BASTEI ENTERTAINMENT

Vollständige eBook-Ausgabe der beim Bastei Verlag erschienenen Romanheftausgabe

Bastei Entertainment in der Bastei Lübbe AG

© 2018 by Bastei Lübbe AG, Köln

Programmleiterin Romanhefte: Ute Müller

Verantwortlich für den Inhalt

Titelbild: Rudolf Sieber-Lonati/BLITZ-Verlag

eBook-Produktion: César Satz & Grafik GmbH, Köln

ISBN 978-3-7325-7501-5

www.bastei-entertainment.de

www.lesejury.de

www.bastei.de

Das Dämonengrab

von Frank deLorca

Daisy beschleunigte ihre Schritte. Ihr langes Haar flog im Nachtwind, und das Stakkato ihrer hochhackigen Absätze knallte durch die Stille. Aber ihr Gehör hatte sie nicht getrogen: In das Rauschen des Windes in den Bäumen der Kastanienallee mischte sich das klappernde Geräusch seltsamer Tritte.

Es klang, als ob ein Hinkender sich bemühte, der jungen Frau zu folgen. Sie wagte nicht, sich umzusehen. Atemlos lief sie an der düsteren Friedhofsmauer entlang, die nicht enden wollte.

Endlich hatte sie die Kreuzung erreicht. Eine schaukelnde Straßenlaterne sorgte für etwas Licht. Und in diesem Lichtkreis wuchs hinter ihr ein langer schwarzer Schatten …

Daisy stieß nur einen kurzen Schrei aus. Sie überquerte die Kreuzung und bog in die Rue Becqueret ein. Nach wenigen Schritten erreichte sie das Säulenvordach des kleinen Hotels, riss ihre Handtasche auf und suchte verzweifelt nach dem Türschlüssel. Sie spürte ihn zwar, brachte ihn aber nicht sofort heraus. Er schien sich irgendwo zwischen Geldbörse und Kosmetiksachen verfangen zu haben.

Aus der Tür und aus dem Parterrezimmer nebenan, wo die alte Concierge hauste, fiel Licht. Drei-, viermal drückte Daisy auf die Klingel. Das schrille Läuten vermischte sich mit dem drohenden Geräusch der tappenden Tritte. Der hinkende Verfolger musste jetzt ebenfalls die Rue Becqueret erreicht haben. Und sonst befand sich weit und breit kein Mensch auf der einsamen Straße, der dem Mädchen hätte beistehen können.

Als der unheimliche Schatten wieder auf sie zukroch, wurde die Tür geöffnet. Eine alte Dame im schäbigen Hausmantel mit sorgfältig ondulierten Silberlöckchen erschien im Flur.

Die kleinen Augen der Concierge weiteten sich vor Grauen. Dann riss sie das Mädchen in den Gang, und gleichzeitig mit ihrem gellenden Aufschrei knallte die Tür zu.
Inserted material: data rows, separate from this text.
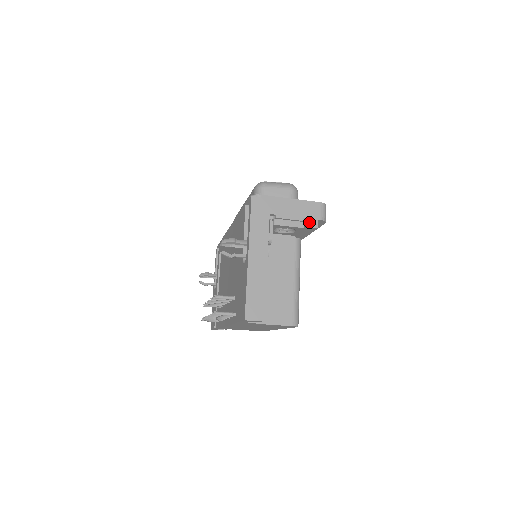
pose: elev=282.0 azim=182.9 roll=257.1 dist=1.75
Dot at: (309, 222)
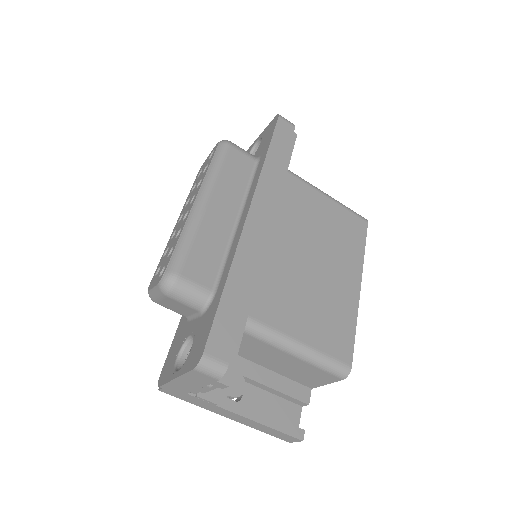
Dot at: (216, 386)
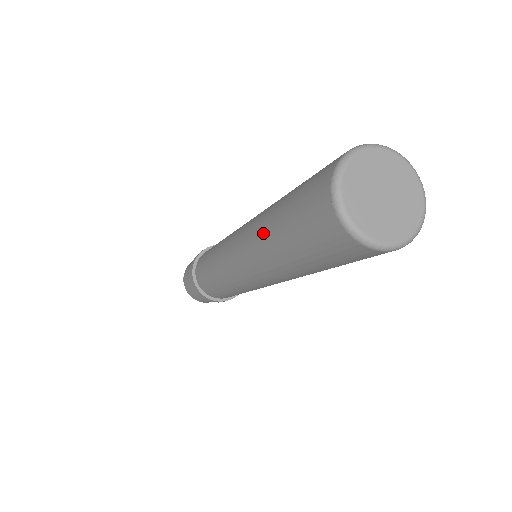
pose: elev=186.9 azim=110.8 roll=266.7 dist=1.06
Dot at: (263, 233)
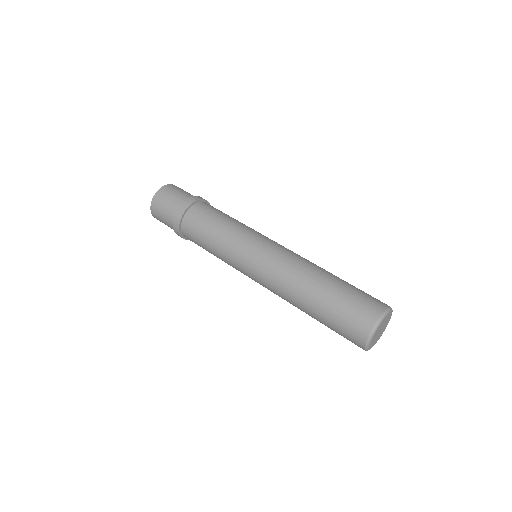
Dot at: (306, 284)
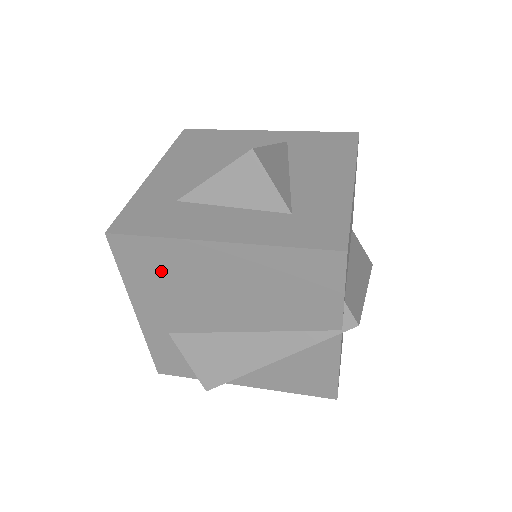
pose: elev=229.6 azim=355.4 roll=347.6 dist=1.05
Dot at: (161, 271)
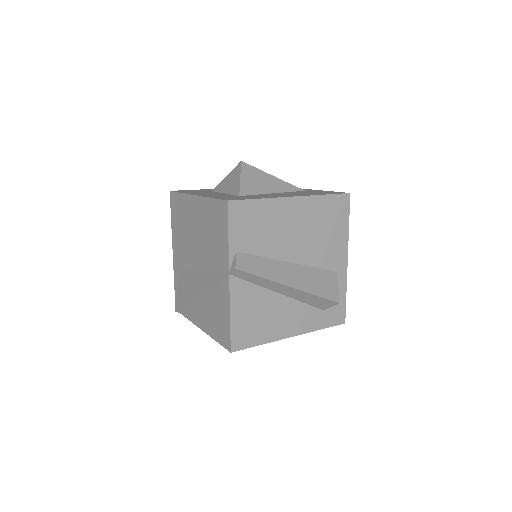
Dot at: (181, 218)
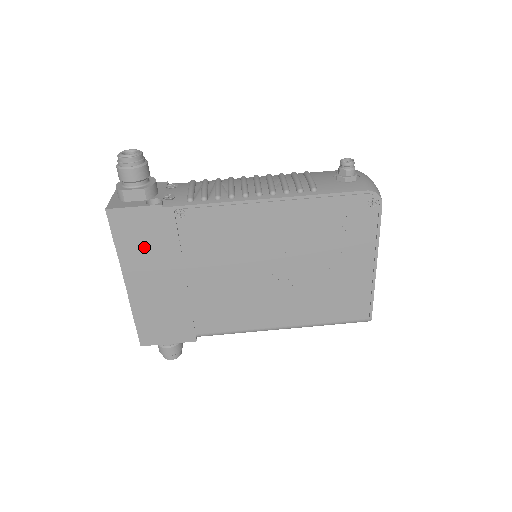
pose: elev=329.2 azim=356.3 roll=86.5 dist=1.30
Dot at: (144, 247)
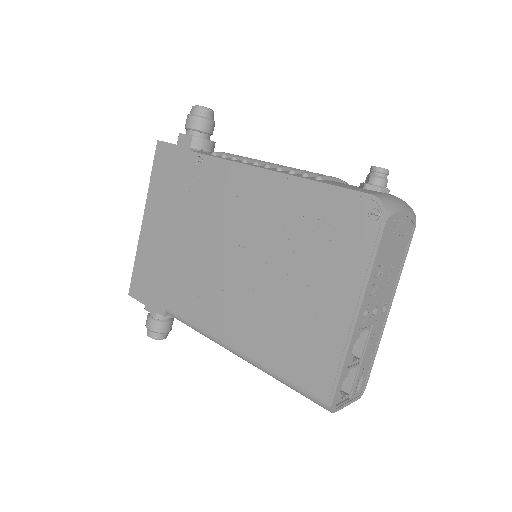
Dot at: (166, 187)
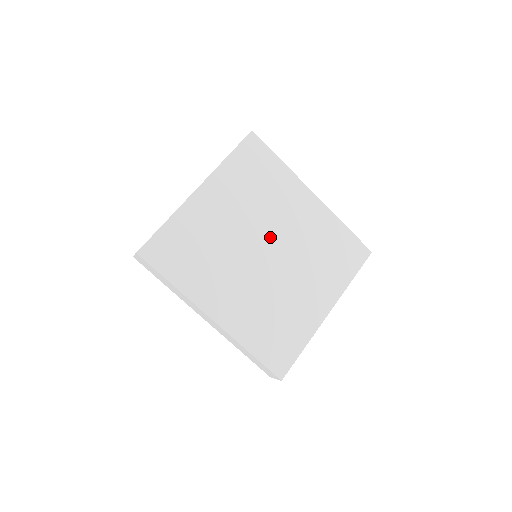
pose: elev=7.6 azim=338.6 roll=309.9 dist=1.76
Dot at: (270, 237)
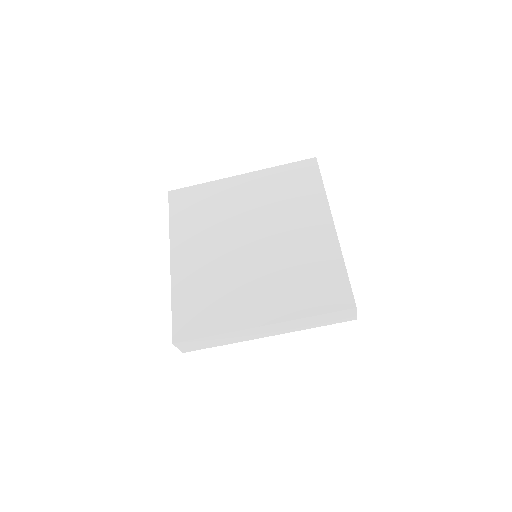
Dot at: (264, 233)
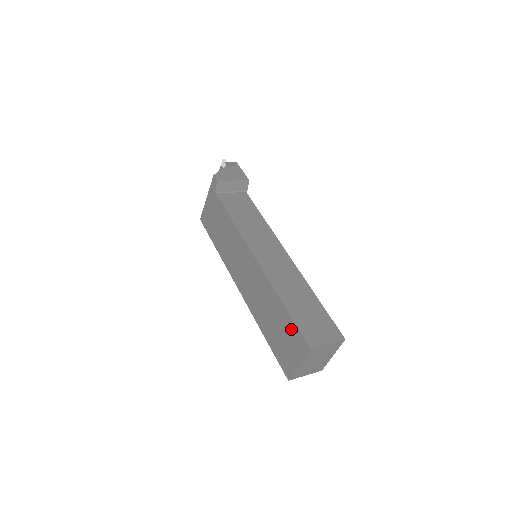
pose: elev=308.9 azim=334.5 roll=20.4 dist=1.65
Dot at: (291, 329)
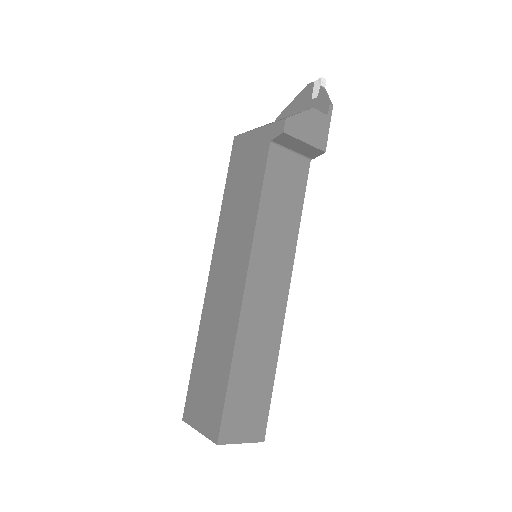
Dot at: (218, 400)
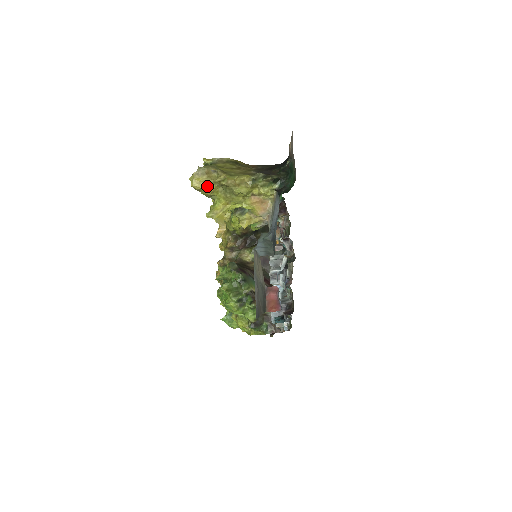
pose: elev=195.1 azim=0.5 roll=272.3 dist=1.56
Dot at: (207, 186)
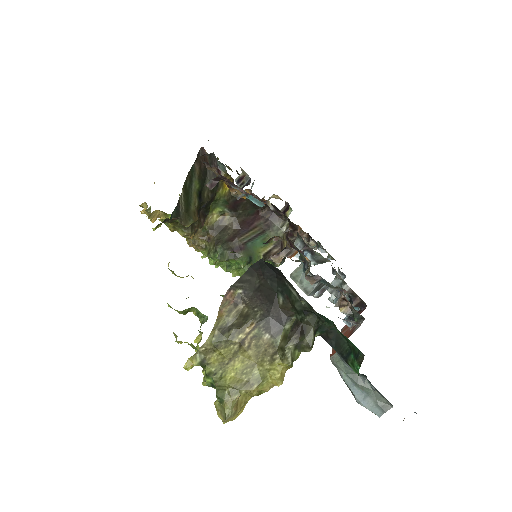
Dot at: (245, 405)
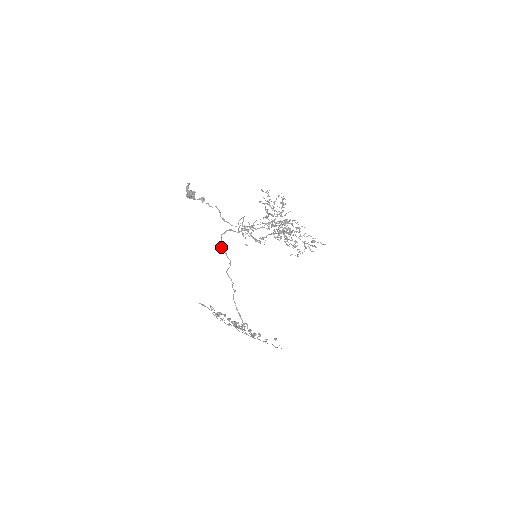
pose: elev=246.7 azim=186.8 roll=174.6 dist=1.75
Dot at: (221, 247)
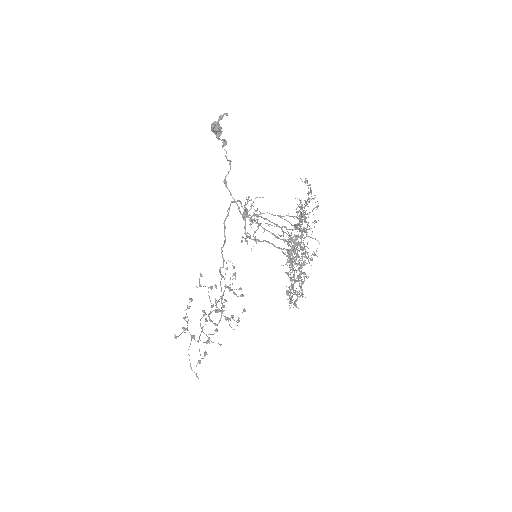
Dot at: (227, 216)
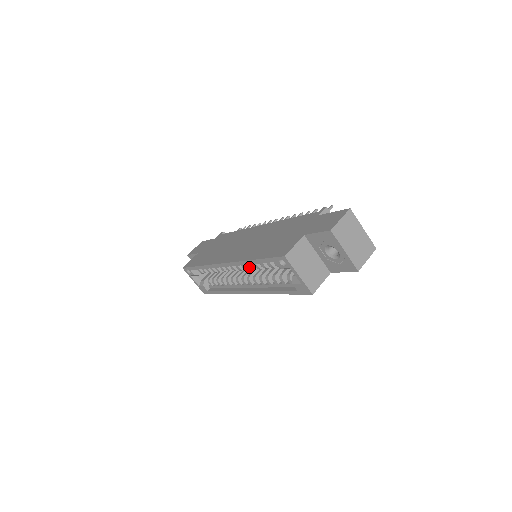
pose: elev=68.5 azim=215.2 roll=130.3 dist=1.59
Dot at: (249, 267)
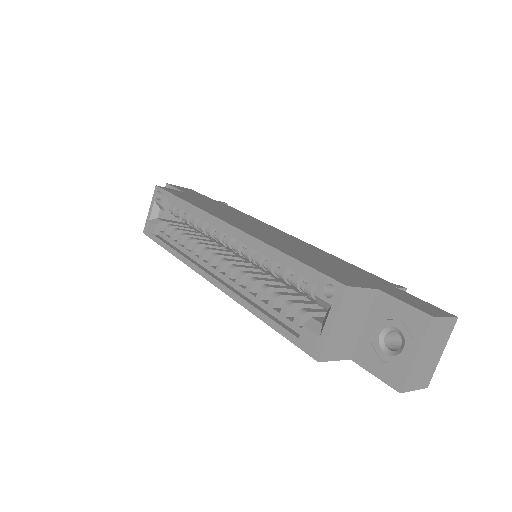
Dot at: (256, 256)
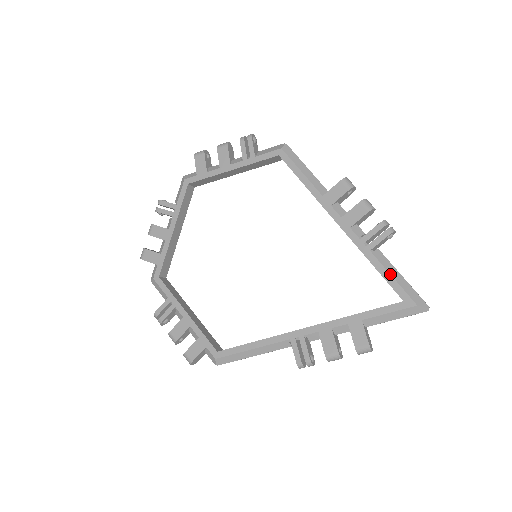
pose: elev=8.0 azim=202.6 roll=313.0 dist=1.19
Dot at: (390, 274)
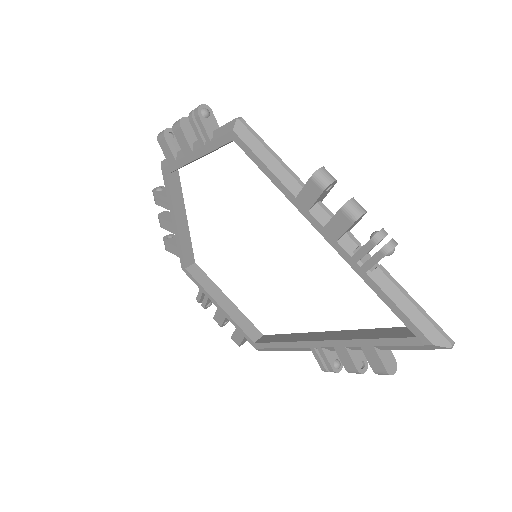
Dot at: (395, 304)
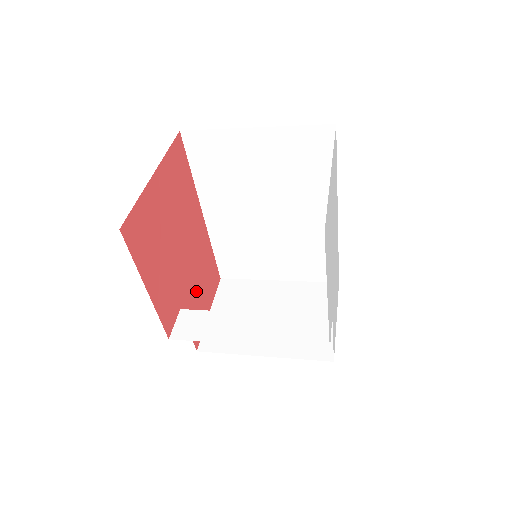
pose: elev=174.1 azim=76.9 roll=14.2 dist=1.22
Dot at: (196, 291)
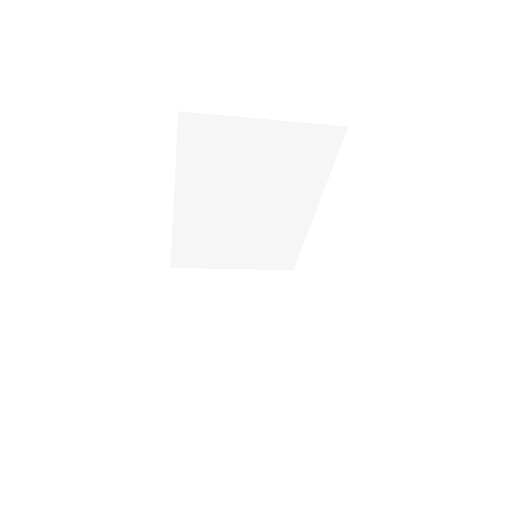
Dot at: occluded
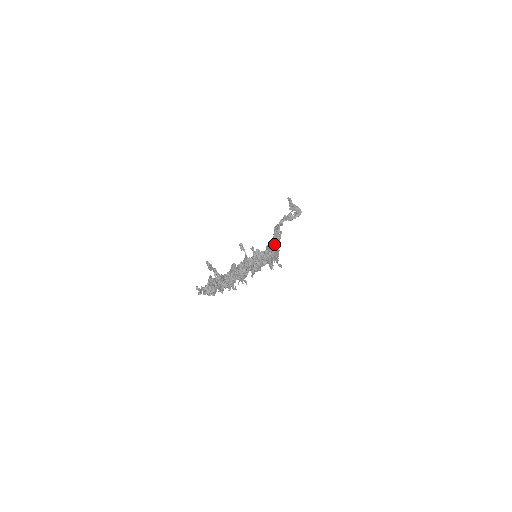
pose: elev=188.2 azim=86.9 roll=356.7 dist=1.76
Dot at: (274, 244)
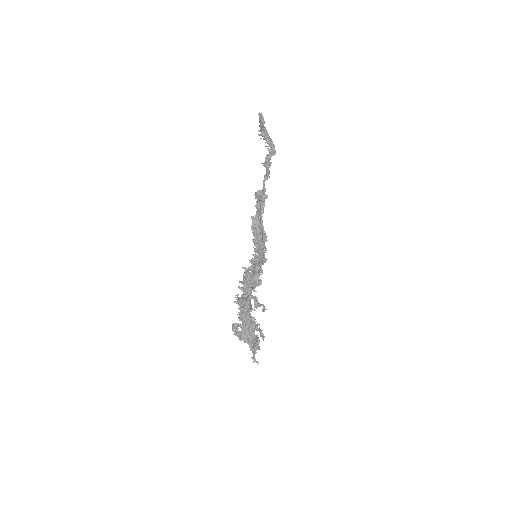
Dot at: (262, 225)
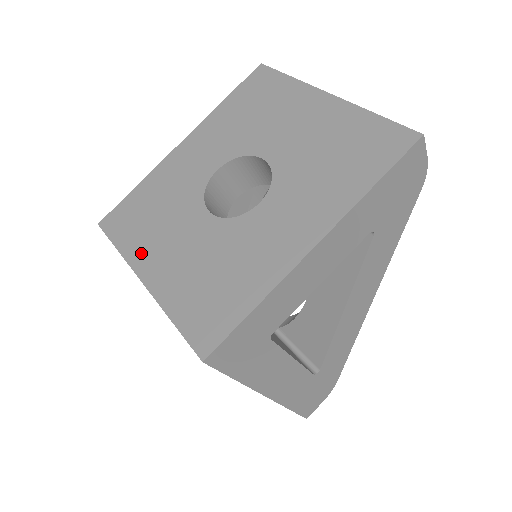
Draußen vor den Butzenscheiben wuchs der grauenhafte Schatten zu Riesengröße empor und verdunkelte den Flur, der nur von einer schwachen Ampel erleuchtet war. Die Concierge stand reglos neben Daisy. Ihre Finger waren immer noch in den Arm des Mädchens verkrallt, das davon jedoch gar nichts zu spüren schien.

Ein heiseres, bösartiges Gelächter ertönte draußen durch die Nacht.

»Wer ist das, Mère Almy?«, fragte Daisy flüsternd. »Er hat mich verfolgt, aber ich habe mich nicht umgesehen – es war schrecklich Madame …«

Die Alte starrte immer noch auf die Tür, von der der Schatten jetzt langsam verschwand.

»Der Schatten des Todes«, sagte Mère Almy plötzlich tonlos.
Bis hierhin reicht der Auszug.